Records to process:
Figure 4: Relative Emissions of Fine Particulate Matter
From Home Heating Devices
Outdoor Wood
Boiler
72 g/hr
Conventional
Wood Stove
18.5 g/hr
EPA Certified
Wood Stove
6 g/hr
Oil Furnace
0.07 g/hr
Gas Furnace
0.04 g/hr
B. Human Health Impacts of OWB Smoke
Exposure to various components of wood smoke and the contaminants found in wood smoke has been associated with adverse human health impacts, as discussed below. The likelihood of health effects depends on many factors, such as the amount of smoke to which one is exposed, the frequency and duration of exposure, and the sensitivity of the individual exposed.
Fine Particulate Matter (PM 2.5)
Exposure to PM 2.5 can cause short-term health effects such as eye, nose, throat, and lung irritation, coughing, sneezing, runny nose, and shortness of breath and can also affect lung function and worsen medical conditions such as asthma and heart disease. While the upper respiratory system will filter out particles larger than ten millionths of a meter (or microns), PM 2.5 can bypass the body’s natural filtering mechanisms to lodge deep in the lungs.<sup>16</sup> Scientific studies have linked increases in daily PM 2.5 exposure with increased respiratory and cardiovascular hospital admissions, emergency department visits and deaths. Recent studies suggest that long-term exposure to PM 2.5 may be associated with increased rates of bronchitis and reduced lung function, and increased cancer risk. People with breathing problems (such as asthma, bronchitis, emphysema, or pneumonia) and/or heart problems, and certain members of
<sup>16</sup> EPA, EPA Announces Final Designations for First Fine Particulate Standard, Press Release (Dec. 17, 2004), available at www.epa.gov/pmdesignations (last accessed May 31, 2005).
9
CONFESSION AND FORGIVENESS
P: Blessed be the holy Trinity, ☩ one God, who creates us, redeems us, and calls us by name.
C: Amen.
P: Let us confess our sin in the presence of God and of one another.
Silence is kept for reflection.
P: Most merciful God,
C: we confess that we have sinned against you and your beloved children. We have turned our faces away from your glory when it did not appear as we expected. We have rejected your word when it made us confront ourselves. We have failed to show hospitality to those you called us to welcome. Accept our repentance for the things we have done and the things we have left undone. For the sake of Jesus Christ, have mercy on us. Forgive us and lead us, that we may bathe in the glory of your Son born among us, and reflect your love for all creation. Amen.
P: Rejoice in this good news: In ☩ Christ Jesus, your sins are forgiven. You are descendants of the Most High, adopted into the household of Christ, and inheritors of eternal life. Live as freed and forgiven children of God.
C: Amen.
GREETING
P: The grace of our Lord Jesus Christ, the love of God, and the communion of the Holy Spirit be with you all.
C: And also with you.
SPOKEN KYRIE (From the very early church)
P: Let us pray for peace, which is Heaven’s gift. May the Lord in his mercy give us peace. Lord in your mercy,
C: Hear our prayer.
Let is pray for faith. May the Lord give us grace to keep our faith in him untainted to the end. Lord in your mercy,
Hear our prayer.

Exercise goal: Exact copies of all the records are to be printed.

Result:
Figure 4: Relative Emissions of Fine Particulate Matter
From Home Heating Devices
Outdoor Wood
Boiler
72 g/hr
Conventional
Wood Stove
18.5 g/hr
EPA Certified
Wood Stove
6 g/hr
Oil Furnace
0.07 g/hr
Gas Furnace
0.04 g/hr
B. Human Health Impacts of OWB Smoke
Exposure to various components of wood smoke and the contaminants found in wood smoke has been associated with adverse human health impacts, as discussed below. The likelihood of health effects depends on many factors, such as the amount of smoke to which one is exposed, the frequency and duration of exposure, and the sensitivity of the individual exposed.
Fine Particulate Matter (PM 2.5)
Exposure to PM 2.5 can cause short-term health effects such as eye, nose, throat, and lung irritation, coughing, sneezing, runny nose, and shortness of breath and can also affect lung function and worsen medical conditions such as asthma and heart disease. While the upper respiratory system will filter out particles larger than ten millionths of a meter (or microns), PM 2.5 can bypass the body’s natural filtering mechanisms to lodge deep in the lungs.<sup>16</sup> Scientific studies have linked increases in daily PM 2.5 exposure with increased respiratory and cardiovascular hospital admissions, emergency department visits and deaths. Recent studies suggest that long-term exposure to PM 2.5 may be associated with increased rates of bronchitis and reduced lung function, and increased cancer risk. People with breathing problems (such as asthma, bronchitis, emphysema, or pneumonia) and/or heart problems, and certain members of
<sup>16</sup> EPA, EPA Announces Final Designations for First Fine Particulate Standard, Press Release (Dec. 17, 2004), available at www.epa.gov/pmdesignations (last accessed May 31, 2005).
9
CONFESSION AND FORGIVENESS
P: Blessed be the holy Trinity, ☩ one God, who creates us, redeems us, and calls us by name.
C: Amen.
P: Let us confess our sin in the presence of God and of one another.
Silence is kept for reflection.
P: Most merciful God,
C: we confess that we have sinned against you and your beloved children. We have turned our faces away from your glory when it did not appear as we expected. We have rejected your word when it made us confront ourselves. We have failed to show hospitality to those you called us to welcome. Accept our repentance for the things we have done and the things we have left undone. For the sake of Jesus Christ, have mercy on us. Forgive us and lead us, that we may bathe in the glory of your Son born among us, and reflect your love for all creation. Amen.
P: Rejoice in this good news: In ☩ Christ Jesus, your sins are forgiven. You are descendants of the Most High, adopted into the household of Christ, and inheritors of eternal life. Live as freed and forgiven children of God.
C: Amen.
GREETING
P: The grace of our Lord Jesus Christ, the love of God, and the communion of the Holy Spirit be with you all.
C: And also with you.
SPOKEN KYRIE (From the very early church)
P: Let us pray for peace, which is Heaven’s gift. May the Lord in his mercy give us peace. Lord in your mercy,
C: Hear our prayer.
Let is pray for faith. May the Lord give us grace to keep our faith in him untainted to the end. Lord in your mercy,
Hear our prayer.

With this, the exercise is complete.